■ **TASK TO CARRY OUT**
Output the listing below exactly, minus its images.

■ **PROVIDED MATERIAL**
______________________________
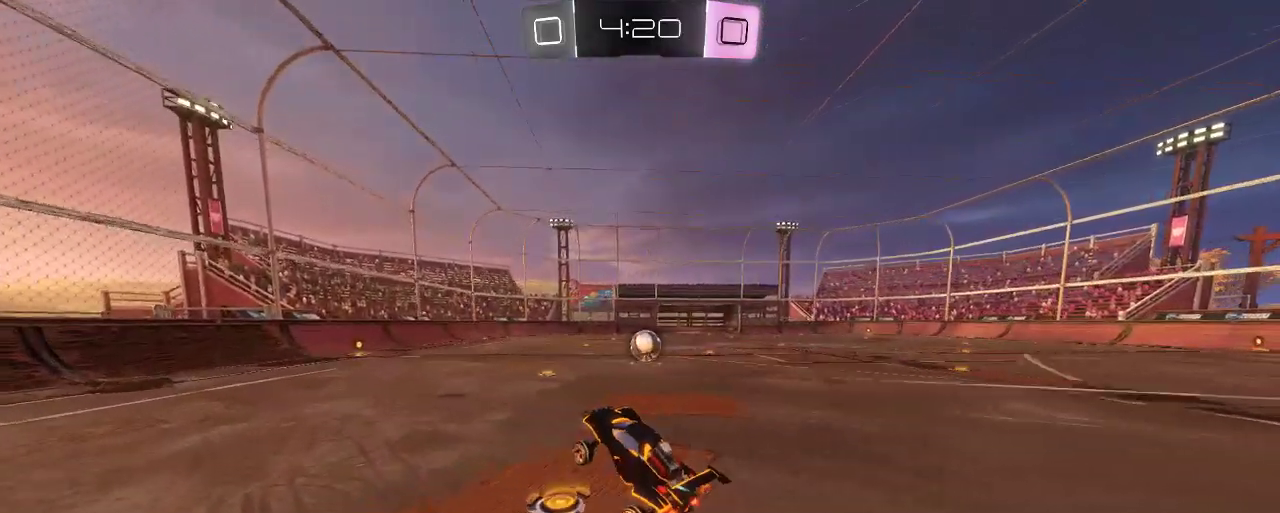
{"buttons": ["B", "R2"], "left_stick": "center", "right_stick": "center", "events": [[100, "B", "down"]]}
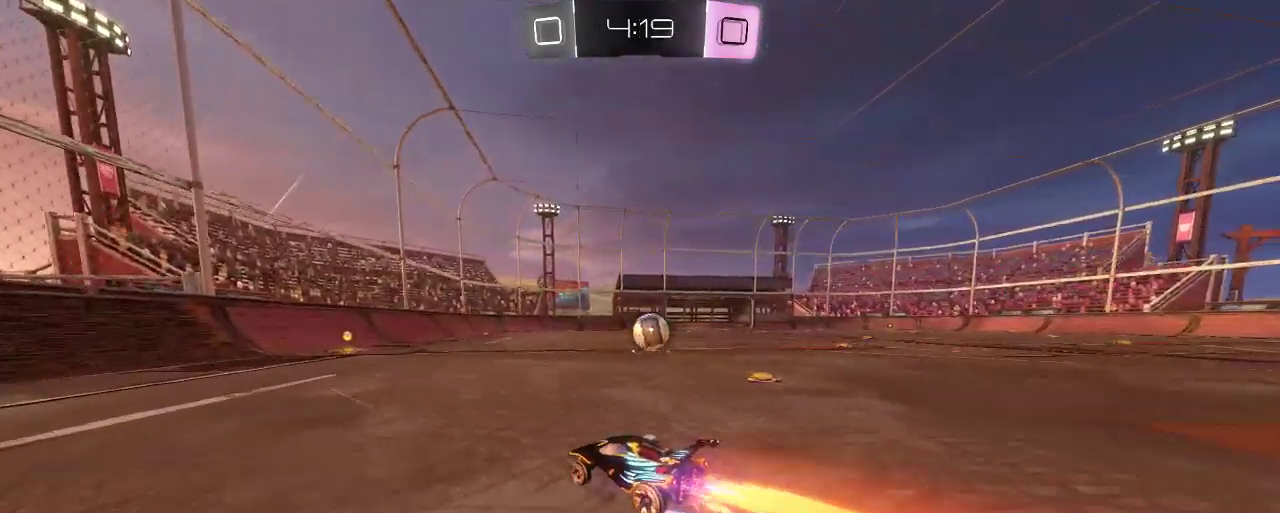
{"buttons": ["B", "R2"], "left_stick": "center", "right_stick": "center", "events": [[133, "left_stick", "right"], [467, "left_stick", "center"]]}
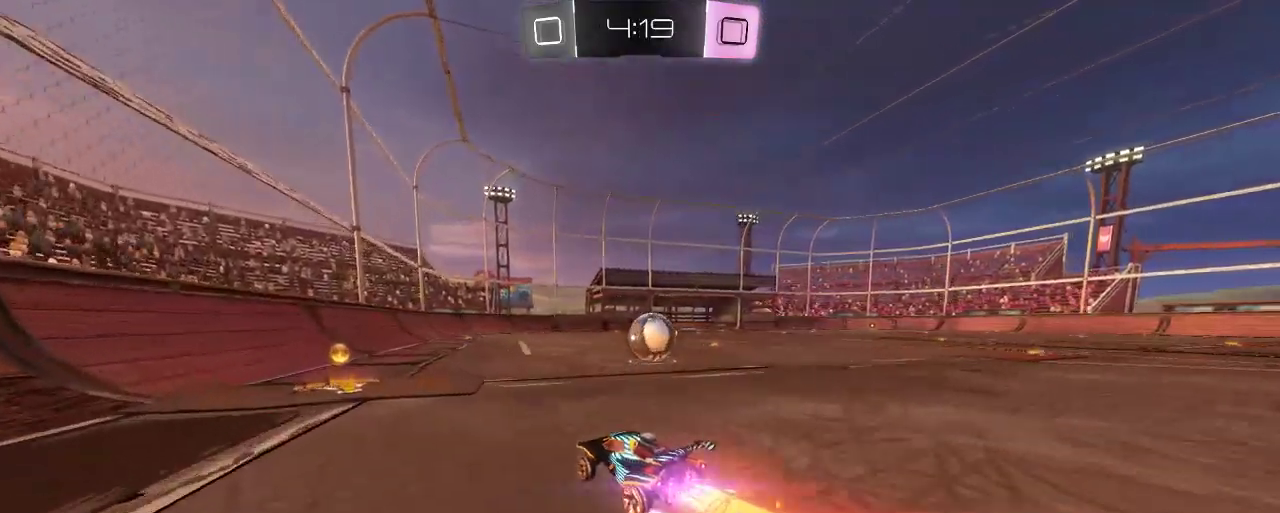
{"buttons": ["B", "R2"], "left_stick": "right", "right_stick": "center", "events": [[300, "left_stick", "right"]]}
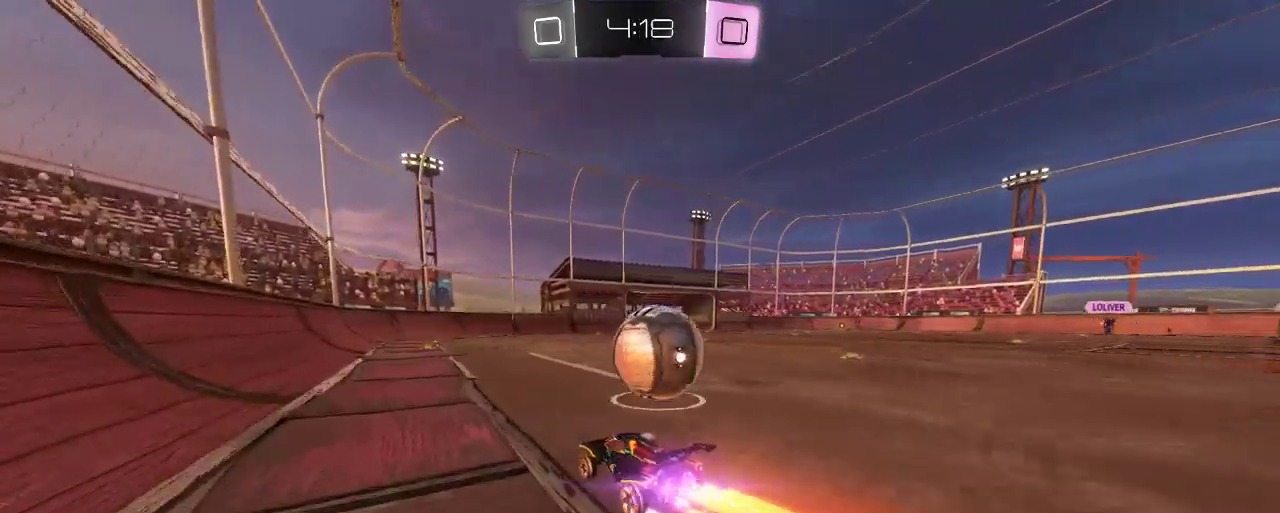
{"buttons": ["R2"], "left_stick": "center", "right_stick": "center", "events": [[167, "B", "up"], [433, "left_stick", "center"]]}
______________________________
■ **OUTPUT FOR THIS TASK**
{"buttons": ["B", "R2"], "left_stick": "center", "right_stick": "center", "events": [[100, "B", "down"]]}
{"buttons": ["B", "R2"], "left_stick": "center", "right_stick": "center", "events": [[133, "left_stick", "right"], [467, "left_stick", "center"]]}
{"buttons": ["B", "R2"], "left_stick": "right", "right_stick": "center", "events": [[300, "left_stick", "right"]]}
{"buttons": ["R2"], "left_stick": "center", "right_stick": "center", "events": [[167, "B", "up"], [433, "left_stick", "center"]]}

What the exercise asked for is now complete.